VIDEO: Screen Annotations in Zoom [3:19]
Task: Working in breakout rooms, obtain the screen captures showing how you and colleagues have added meaningful annotations to the Zoom screen. Good images for students to mark up with Zoom annotations include any kind of diagram with missing labels, such as cell parts, body systems, maps, or geometric figures. These work well because students can add text, arrows, and shapes to demonstrate what they know. Another strong option is comparison images, like two ecosystems, historical vs. modern scenes, or differing character expressions; students can circle differences or annotate evidence to show understanding. You can also use problem-solving visuals, including number lines, fraction models, coordinate planes, and word-problem diagrams, which allow students to draw their reasoning directly on the image. Process or sequence images—such as life cycles, step-by-step procedures, or story sequences—let students label steps or show order using arrows or captions. Photographs that require interpretation, like weather scenes, animal behavior shots, or historical photos, are useful because students can mark what they observe or infer.

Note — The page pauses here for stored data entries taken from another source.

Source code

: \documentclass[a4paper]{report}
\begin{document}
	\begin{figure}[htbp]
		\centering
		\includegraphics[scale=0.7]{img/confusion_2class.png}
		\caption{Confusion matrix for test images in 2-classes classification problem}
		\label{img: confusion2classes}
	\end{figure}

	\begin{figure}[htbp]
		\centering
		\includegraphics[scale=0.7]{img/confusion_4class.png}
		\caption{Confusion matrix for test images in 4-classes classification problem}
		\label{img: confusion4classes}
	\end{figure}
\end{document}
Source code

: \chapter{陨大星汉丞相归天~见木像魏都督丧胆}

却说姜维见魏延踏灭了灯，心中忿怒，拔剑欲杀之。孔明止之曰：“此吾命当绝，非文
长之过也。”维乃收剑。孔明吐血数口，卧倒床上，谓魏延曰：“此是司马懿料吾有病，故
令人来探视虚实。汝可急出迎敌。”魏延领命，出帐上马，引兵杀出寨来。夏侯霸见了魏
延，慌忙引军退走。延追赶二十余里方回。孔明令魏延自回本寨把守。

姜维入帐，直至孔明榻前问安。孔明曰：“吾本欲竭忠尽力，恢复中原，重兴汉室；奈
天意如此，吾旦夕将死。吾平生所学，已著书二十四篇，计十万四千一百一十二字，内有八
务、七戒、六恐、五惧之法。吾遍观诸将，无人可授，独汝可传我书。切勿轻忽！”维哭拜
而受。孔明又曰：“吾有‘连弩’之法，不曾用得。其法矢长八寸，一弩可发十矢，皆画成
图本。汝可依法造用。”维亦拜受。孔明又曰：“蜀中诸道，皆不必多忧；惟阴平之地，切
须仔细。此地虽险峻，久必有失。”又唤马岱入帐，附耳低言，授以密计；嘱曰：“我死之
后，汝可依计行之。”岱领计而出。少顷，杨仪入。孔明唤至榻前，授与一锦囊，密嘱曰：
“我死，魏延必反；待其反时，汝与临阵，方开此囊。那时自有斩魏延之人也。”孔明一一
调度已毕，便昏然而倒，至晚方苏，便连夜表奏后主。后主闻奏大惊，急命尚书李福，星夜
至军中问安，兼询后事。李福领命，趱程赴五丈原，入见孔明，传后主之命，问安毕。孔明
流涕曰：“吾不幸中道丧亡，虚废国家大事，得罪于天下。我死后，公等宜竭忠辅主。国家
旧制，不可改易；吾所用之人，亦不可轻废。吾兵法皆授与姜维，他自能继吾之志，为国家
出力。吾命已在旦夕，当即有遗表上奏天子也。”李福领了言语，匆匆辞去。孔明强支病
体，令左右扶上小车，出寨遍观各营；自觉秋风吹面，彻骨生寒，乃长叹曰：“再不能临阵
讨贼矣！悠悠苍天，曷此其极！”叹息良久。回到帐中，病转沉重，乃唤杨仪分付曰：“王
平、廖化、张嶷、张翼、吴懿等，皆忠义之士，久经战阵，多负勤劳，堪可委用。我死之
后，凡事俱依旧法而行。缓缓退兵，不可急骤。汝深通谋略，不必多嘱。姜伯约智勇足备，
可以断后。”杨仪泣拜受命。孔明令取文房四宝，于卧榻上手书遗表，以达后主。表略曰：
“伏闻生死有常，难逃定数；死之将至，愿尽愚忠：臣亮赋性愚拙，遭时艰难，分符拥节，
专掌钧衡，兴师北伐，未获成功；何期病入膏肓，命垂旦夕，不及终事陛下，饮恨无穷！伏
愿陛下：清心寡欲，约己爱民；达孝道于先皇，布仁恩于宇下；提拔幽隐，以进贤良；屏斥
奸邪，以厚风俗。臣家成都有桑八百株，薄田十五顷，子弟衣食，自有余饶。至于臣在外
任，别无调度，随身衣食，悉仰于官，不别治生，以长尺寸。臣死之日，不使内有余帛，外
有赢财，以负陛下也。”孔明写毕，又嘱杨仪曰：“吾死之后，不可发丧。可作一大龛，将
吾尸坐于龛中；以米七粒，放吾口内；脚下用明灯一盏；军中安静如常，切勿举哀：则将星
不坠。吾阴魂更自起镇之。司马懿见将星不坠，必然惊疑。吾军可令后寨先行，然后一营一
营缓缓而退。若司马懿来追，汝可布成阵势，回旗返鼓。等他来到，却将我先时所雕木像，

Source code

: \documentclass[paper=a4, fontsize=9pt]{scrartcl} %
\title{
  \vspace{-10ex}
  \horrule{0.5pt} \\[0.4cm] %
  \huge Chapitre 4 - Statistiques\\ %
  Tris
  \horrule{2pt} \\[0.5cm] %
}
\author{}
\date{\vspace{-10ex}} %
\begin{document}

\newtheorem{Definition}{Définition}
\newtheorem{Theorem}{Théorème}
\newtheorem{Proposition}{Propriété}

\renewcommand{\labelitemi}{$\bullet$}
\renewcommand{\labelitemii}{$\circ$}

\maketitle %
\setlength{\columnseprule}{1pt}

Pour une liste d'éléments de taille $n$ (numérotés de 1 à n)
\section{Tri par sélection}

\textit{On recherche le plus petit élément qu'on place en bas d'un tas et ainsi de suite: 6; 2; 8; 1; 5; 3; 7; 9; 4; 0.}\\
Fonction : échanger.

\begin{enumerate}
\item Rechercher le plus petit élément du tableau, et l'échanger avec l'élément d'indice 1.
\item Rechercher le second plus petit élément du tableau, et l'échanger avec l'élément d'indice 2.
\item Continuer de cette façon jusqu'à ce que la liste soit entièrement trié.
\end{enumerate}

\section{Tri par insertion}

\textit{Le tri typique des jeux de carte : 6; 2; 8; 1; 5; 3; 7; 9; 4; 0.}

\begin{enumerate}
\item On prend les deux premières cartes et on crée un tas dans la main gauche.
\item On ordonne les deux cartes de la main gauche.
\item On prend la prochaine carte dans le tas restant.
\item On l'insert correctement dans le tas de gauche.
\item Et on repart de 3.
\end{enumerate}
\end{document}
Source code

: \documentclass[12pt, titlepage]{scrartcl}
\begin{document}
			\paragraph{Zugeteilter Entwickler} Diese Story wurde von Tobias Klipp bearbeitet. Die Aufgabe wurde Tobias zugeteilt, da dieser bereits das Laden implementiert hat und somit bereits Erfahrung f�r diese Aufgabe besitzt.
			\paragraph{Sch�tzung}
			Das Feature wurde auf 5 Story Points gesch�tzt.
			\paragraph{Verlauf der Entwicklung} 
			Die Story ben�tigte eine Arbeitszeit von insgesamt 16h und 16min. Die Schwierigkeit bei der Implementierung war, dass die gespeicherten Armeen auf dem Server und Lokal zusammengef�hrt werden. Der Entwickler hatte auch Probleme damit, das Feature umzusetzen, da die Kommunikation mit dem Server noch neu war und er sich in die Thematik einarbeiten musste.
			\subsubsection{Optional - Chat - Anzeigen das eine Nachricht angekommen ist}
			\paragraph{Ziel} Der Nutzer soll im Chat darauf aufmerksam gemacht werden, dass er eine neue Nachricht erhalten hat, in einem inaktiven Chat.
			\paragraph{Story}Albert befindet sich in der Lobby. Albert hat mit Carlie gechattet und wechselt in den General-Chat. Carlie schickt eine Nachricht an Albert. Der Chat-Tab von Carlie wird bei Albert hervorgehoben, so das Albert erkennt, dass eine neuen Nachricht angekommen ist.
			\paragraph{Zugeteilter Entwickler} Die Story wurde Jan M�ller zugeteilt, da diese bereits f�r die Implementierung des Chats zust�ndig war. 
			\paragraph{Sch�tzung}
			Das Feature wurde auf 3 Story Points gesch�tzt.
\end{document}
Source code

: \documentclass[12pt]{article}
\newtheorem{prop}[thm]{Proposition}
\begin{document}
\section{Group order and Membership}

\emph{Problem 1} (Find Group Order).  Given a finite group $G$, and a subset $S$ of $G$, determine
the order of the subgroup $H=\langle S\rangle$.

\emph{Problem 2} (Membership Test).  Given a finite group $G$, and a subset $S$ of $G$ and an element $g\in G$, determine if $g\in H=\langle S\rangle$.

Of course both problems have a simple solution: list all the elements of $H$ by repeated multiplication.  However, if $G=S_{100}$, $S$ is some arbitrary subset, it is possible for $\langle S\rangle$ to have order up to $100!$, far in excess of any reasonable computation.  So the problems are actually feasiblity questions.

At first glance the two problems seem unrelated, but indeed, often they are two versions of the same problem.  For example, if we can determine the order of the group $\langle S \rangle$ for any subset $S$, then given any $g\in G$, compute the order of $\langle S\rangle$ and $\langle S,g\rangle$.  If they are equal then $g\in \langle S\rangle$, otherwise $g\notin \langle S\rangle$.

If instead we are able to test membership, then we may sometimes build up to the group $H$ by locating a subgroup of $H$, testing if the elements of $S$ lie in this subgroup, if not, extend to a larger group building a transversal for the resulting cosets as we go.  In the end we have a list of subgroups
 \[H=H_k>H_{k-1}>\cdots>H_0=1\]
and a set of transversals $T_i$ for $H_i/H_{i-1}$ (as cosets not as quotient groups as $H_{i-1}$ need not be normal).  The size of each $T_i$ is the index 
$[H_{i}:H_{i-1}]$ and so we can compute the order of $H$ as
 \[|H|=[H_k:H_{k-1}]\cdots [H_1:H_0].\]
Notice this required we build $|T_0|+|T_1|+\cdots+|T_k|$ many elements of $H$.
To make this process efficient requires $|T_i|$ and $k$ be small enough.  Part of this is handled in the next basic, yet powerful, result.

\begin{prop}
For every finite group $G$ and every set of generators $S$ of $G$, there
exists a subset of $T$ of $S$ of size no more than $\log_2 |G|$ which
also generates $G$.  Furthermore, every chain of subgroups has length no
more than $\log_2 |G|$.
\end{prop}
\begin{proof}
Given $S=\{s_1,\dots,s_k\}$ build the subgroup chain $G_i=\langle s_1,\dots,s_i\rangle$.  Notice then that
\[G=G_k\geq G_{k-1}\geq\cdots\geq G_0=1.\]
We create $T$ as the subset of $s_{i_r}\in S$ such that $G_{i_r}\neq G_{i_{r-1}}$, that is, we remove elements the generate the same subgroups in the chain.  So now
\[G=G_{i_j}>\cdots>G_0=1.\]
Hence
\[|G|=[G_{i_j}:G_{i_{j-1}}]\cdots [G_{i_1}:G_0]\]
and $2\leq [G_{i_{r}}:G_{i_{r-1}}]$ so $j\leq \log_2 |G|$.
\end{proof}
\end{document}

Finally, graphs and charts, whether complete or partially blank, help students demonstrate their ability to identify patterns, add data points, or correct errors through annotation.
VIDEO: Annotating with EdPuzzle [6:01]
Task: Create an EdPuzzle of a video related to the subject you teach. Post a link to the EdPuzzle and a screen-shot of a gradebook showing student responses.
VIDEO: Introduction to creating a video in WeVideo [7:36]
VIDEO: Annotating Educational Videos - in WeVideo [13:31]
VIDEO: Making a movie from Google Slides [14:53]
Task: Develop a practice movie using your own material or the files provided and a video editor of your choice. Mac computers come with iMovie, while Windows includes the Microsoft Photos video editor and Clipchamp, whereas all other popular editors like Adobe Premiere Pro, DaVinci Resolve, Shotcut, OpenShot, and PowerDirector must be downloaded separately for both macOS and Windows. Online video editors include Clipchamp (Microsoft), CapCut Web, WeVideo, Canva Video Editor, Adobe Express Video, VEED.io, Invideo/Invideo Studio, FlexClip, Kapwing, Magisto (Vimeo), and Kizoa.
Put this video on a streaming video server and embed in your website. Your movie should include, imagery, voice-over, music, transition, subtitles and annotations.